Reproduce the lines below word for word, starting with the line containing "THE WINDMILLS ARE" and ending with the line containing "[0, 181, 499, 242]", both included.

SUPPLIED ENTRIES START

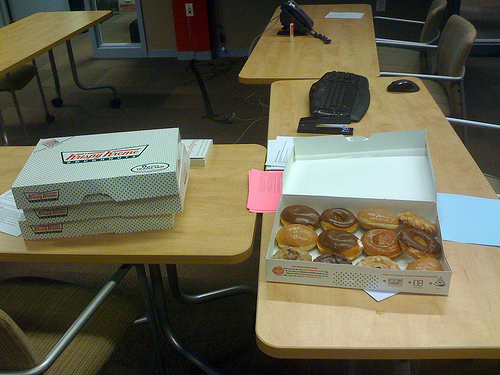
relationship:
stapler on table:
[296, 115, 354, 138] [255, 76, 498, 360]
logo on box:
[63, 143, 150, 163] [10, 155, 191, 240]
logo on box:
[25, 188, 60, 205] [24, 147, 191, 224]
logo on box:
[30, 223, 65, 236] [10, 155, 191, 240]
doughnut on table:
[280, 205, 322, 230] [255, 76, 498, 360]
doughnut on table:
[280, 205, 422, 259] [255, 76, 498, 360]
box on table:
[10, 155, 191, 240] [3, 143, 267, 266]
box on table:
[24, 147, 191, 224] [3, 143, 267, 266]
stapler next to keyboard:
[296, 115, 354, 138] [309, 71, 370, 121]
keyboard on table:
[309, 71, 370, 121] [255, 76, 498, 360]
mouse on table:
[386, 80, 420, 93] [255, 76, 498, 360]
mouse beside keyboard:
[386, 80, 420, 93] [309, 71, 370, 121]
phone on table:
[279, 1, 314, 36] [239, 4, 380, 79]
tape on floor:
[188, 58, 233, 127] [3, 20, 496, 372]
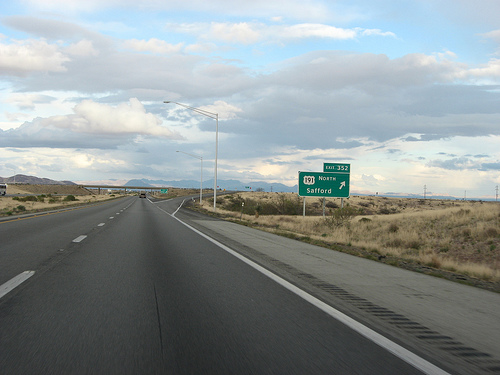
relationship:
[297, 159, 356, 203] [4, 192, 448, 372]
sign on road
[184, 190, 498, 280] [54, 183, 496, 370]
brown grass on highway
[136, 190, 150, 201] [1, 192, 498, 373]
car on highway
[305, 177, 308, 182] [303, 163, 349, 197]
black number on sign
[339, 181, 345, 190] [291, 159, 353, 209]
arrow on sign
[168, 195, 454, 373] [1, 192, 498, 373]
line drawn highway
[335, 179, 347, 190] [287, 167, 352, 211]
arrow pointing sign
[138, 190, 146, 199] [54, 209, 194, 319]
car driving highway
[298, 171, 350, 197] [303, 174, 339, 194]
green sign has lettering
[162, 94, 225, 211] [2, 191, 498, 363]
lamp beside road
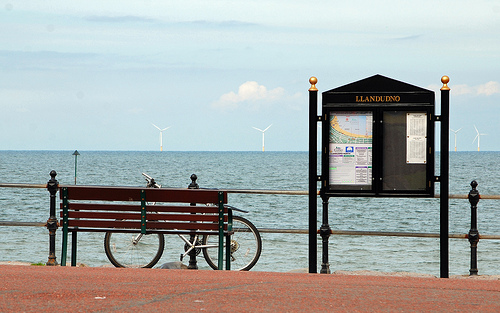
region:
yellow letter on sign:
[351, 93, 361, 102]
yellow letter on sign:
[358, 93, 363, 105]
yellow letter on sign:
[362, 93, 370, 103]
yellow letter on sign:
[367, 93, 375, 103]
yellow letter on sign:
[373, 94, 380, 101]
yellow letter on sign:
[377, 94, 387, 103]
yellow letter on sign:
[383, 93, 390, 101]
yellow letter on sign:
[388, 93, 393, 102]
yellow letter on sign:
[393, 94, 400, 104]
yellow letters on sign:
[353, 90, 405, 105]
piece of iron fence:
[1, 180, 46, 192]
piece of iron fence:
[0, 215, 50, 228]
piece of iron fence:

SUPPLIED ENTRIES END
SUPPLIED ENTRIES START

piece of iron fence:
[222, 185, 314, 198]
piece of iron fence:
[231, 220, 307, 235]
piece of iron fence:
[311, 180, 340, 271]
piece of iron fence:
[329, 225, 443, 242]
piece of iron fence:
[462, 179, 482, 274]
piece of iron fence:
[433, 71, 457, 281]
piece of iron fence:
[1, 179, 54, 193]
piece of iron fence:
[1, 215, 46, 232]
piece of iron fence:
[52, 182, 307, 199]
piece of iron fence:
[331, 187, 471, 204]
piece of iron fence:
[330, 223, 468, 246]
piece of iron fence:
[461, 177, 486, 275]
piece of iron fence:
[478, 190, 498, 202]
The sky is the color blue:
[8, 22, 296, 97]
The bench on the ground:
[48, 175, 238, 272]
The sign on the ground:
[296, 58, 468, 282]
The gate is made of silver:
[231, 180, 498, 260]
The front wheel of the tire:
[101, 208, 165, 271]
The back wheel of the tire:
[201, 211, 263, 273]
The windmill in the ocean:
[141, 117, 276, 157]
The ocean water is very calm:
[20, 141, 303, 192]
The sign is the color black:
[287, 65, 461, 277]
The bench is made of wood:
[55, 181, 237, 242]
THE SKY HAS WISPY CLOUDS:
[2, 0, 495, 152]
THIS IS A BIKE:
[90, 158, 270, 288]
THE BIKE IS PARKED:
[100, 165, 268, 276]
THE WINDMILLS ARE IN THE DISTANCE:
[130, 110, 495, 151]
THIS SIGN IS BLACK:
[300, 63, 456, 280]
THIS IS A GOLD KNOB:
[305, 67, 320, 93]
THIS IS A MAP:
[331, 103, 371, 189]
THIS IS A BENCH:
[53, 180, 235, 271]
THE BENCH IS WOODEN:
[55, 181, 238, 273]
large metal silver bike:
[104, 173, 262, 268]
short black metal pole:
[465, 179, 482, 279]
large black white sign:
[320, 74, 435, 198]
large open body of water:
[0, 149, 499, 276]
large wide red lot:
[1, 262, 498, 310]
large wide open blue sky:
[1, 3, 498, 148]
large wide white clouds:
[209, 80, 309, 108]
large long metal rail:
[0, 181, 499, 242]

SUPPLIED ENTRIES END

- **SOLUTION TO THE PROBLEM**
THE WINDMILLS ARE IN THE DISTANCE:
[130, 110, 495, 151]
THIS SIGN IS BLACK:
[300, 63, 456, 280]
THIS IS A GOLD KNOB:
[305, 67, 320, 93]
THIS IS A MAP:
[331, 103, 371, 189]
THIS IS A BENCH:
[53, 180, 235, 271]
THE BENCH IS WOODEN:
[55, 181, 238, 273]
large metal silver bike:
[104, 173, 262, 268]
short black metal pole:
[465, 179, 482, 279]
large black white sign:
[320, 74, 435, 198]
large open body of water:
[0, 149, 499, 276]
large wide red lot:
[1, 262, 498, 310]
large wide open blue sky:
[1, 3, 498, 148]
large wide white clouds:
[209, 80, 309, 108]
large long metal rail:
[0, 181, 499, 242]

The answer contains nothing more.